Pulmonary Hemosiderosis and Glomerulonephritis

Abstract
This paper reports 3 adult patients with pulmonary hemosiderosis and glomerulonephritis, and reviews the literature on this unusual combination. In each instance, the patient was a previously healthy, white male in his 20''s, in whom the initial manifestation was recurrent hemoptysis followed by severe hypochromic anemia. In the first patient, hematuria was not noted until three weeks after the onset of hemoptysis. Azotemia appeared only after five and one-half months had elapsed.

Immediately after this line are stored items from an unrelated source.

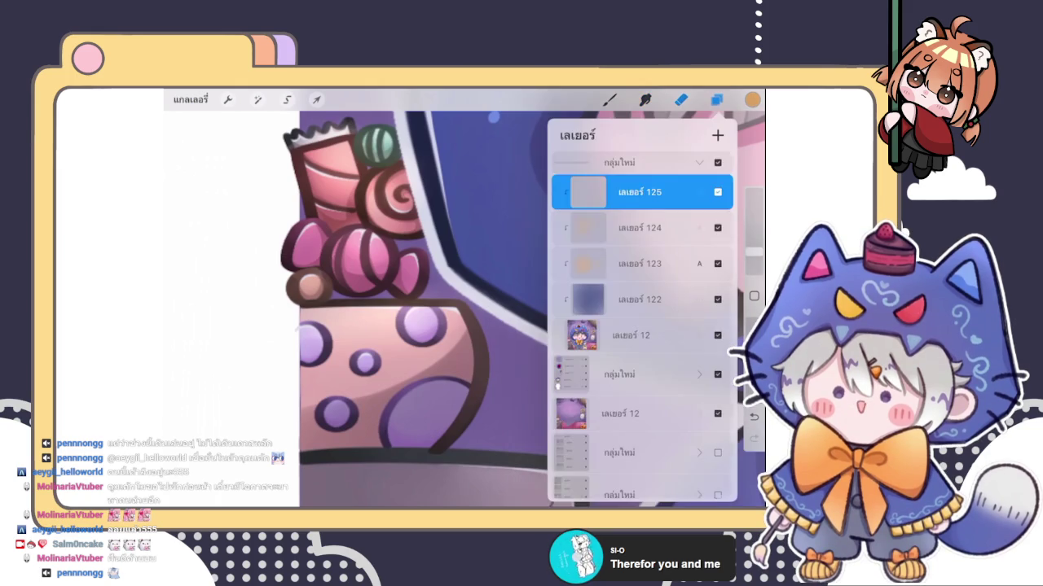
key(b)
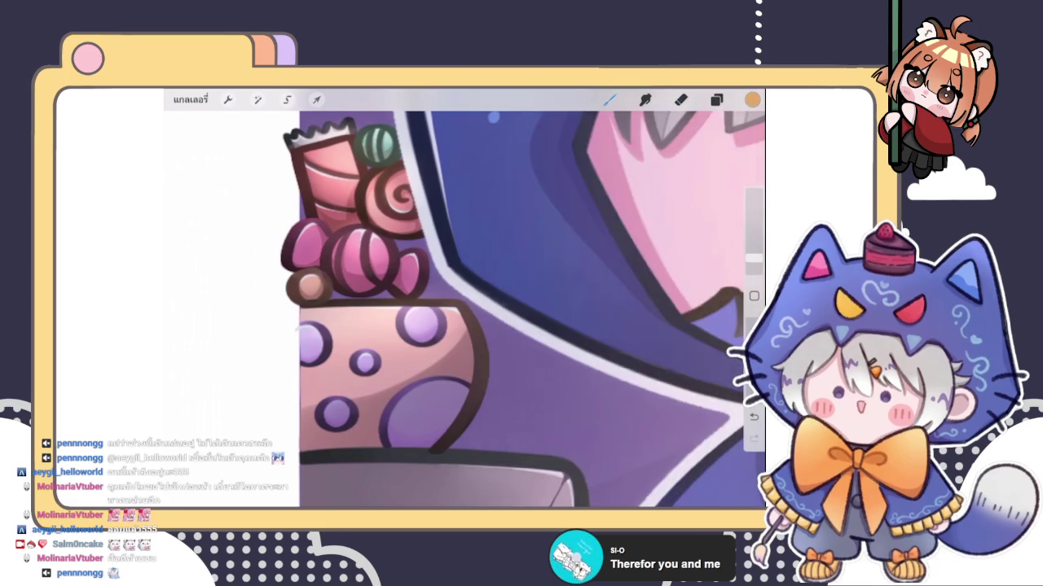
scroll(529, 310, down, 5)
scroll(529, 310, up, 5)
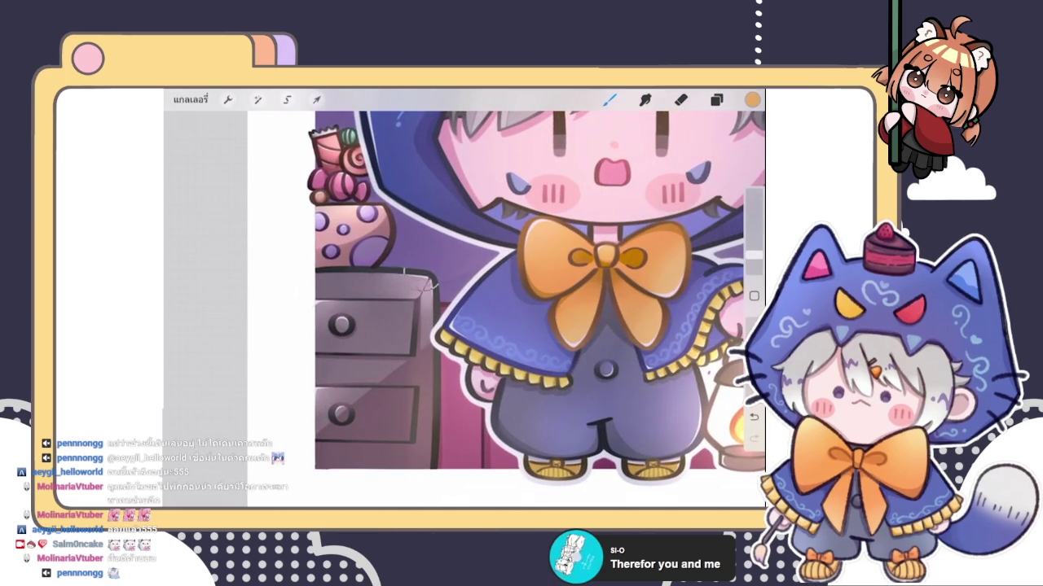
scroll(411, 383, down, 5)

The second patient had an 11-month course of intermittent hemoptysis before the terminal illness. The third patient presented with a history of repeated bouts of hemoptysis of three weeks'' duration. On admission he had hematuria. He died of renal failure after a five week illness. The significant pathological findings in all three patients were quite similar and were limited to the lungs and kidneys. In each, the lungs showed extensive, patchy intra-alveolar hemorrhage, alveolar hemosiderosis, focal chronic organizing alveolitis, and interstitial pneumonitis. The histopathology of the kidney lesions appeared to be more specific than the changes in the lung. A diffuse, necrotizing glomerulonephritis was found, and the glomeruli, like the lung, showed acute, subacute, and chronic changes. The relationship between the syndrome of pulmonary hemosiderosis and glomerulonephritis as described in this paper, these diseases with clinical and pathological similarities, and those patients with only "idiopathic pulmonary hemosiderosis" is uncertain. Further studies of similar patients may lead to a better understanding of the etiological factors.